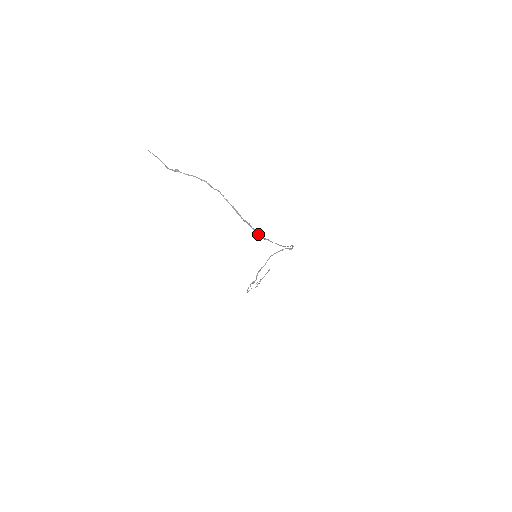
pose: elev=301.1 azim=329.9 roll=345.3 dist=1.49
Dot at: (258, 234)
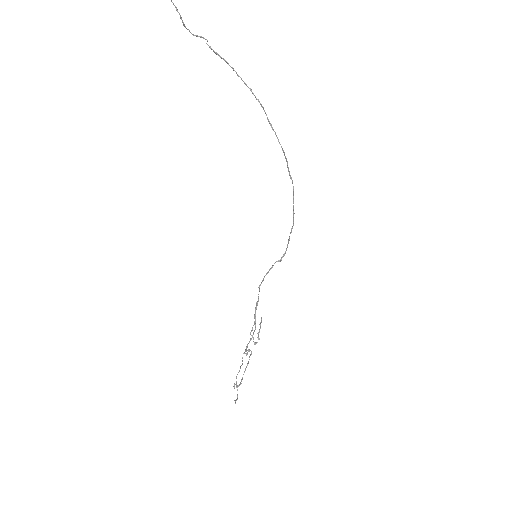
Dot at: (281, 146)
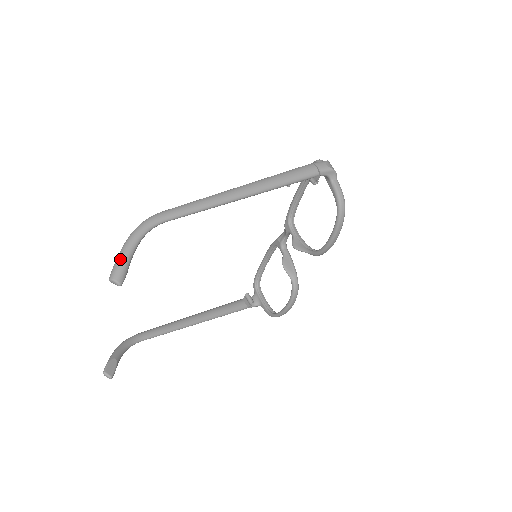
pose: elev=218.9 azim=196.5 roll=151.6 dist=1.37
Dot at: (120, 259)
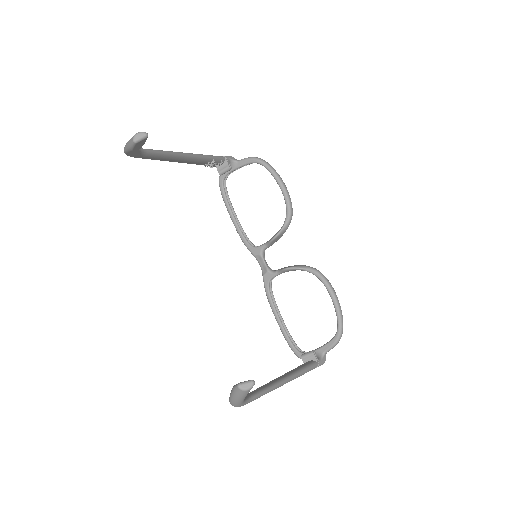
Dot at: occluded
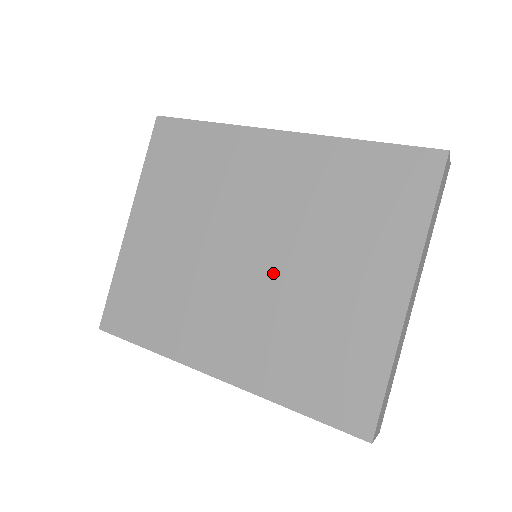
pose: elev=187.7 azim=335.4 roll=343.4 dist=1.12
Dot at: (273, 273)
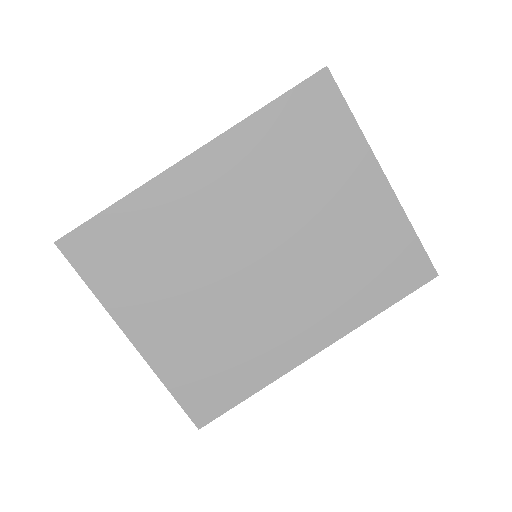
Dot at: (290, 253)
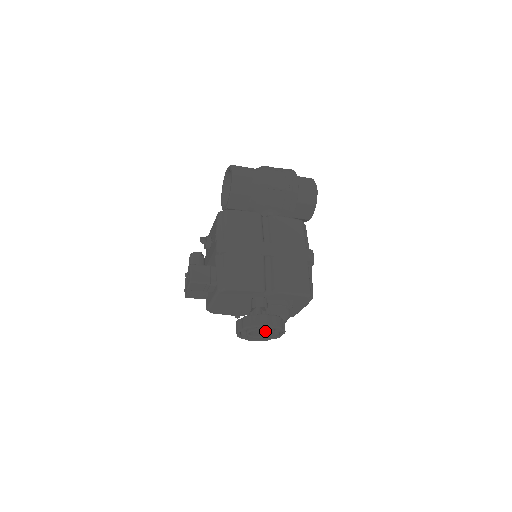
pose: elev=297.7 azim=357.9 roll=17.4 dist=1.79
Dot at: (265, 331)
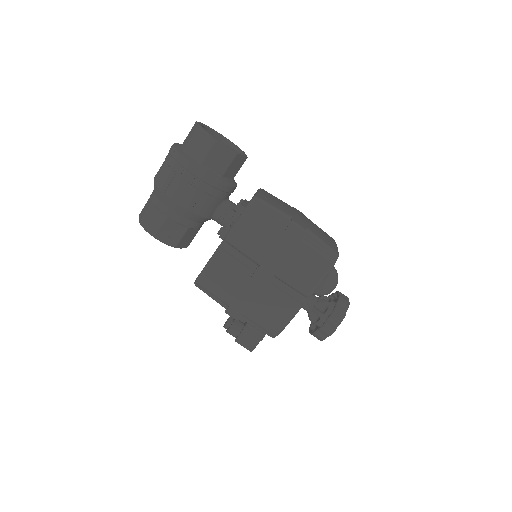
Dot at: occluded
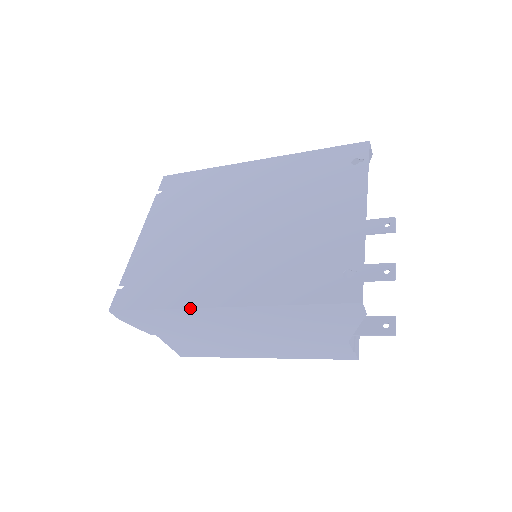
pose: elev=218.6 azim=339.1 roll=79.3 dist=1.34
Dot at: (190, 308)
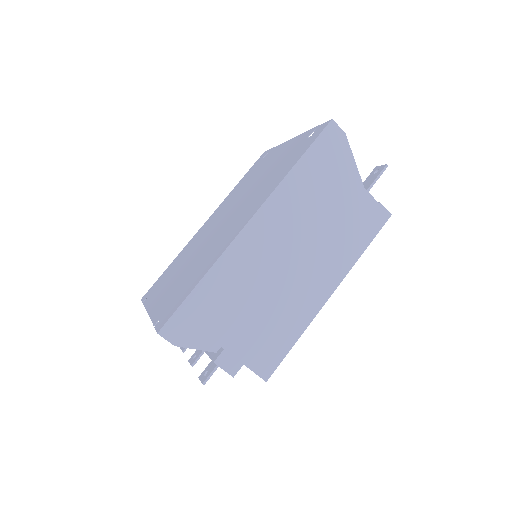
Dot at: (227, 247)
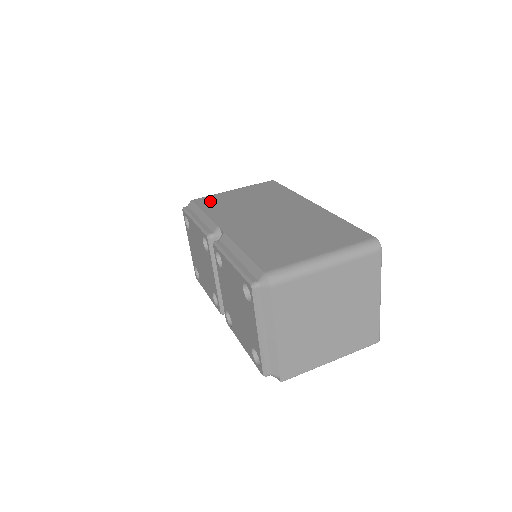
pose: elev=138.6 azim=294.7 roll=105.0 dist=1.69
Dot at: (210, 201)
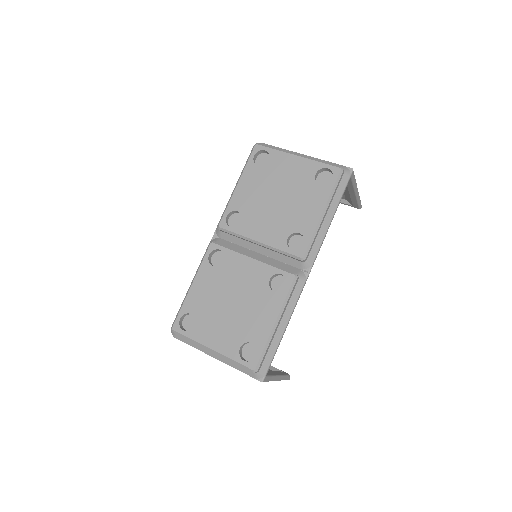
Dot at: occluded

Goal of the exercise
Convert the material above into a JSON list of strings with one string per line, skipping blank lines. Leave out the picture lines.

Answer to this exercise
[
  "pose: elev=301.1 azim=329.9 roll=345.3 dist=1.49",
  "Dot at: (258, 234)",
  "Dot at: (281, 146)",
  "pose: elev=218.9 azim=196.5 roll=151.6 dist=1.37",
  "Dot at: (120, 259)",
  "Dot at: occluded",
  "pose: elev=187.7 azim=335.4 roll=343.4 dist=1.12",
  "Dot at: (273, 273)",
  "Dot at: (290, 253)",
  "pose: elev=297.7 azim=357.9 roll=17.4 dist=1.79",
  "Dot at: (265, 331)",
  "Dot at: occluded",
  "pose: elev=218.6 azim=339.1 roll=79.3 dist=1.34",
  "Dot at: (190, 308)",
  "Dot at: (227, 247)",
  "pose: elev=138.6 azim=294.7 roll=105.0 dist=1.69",
  "Dot at: (210, 201)",
  "Dot at: occluded"
]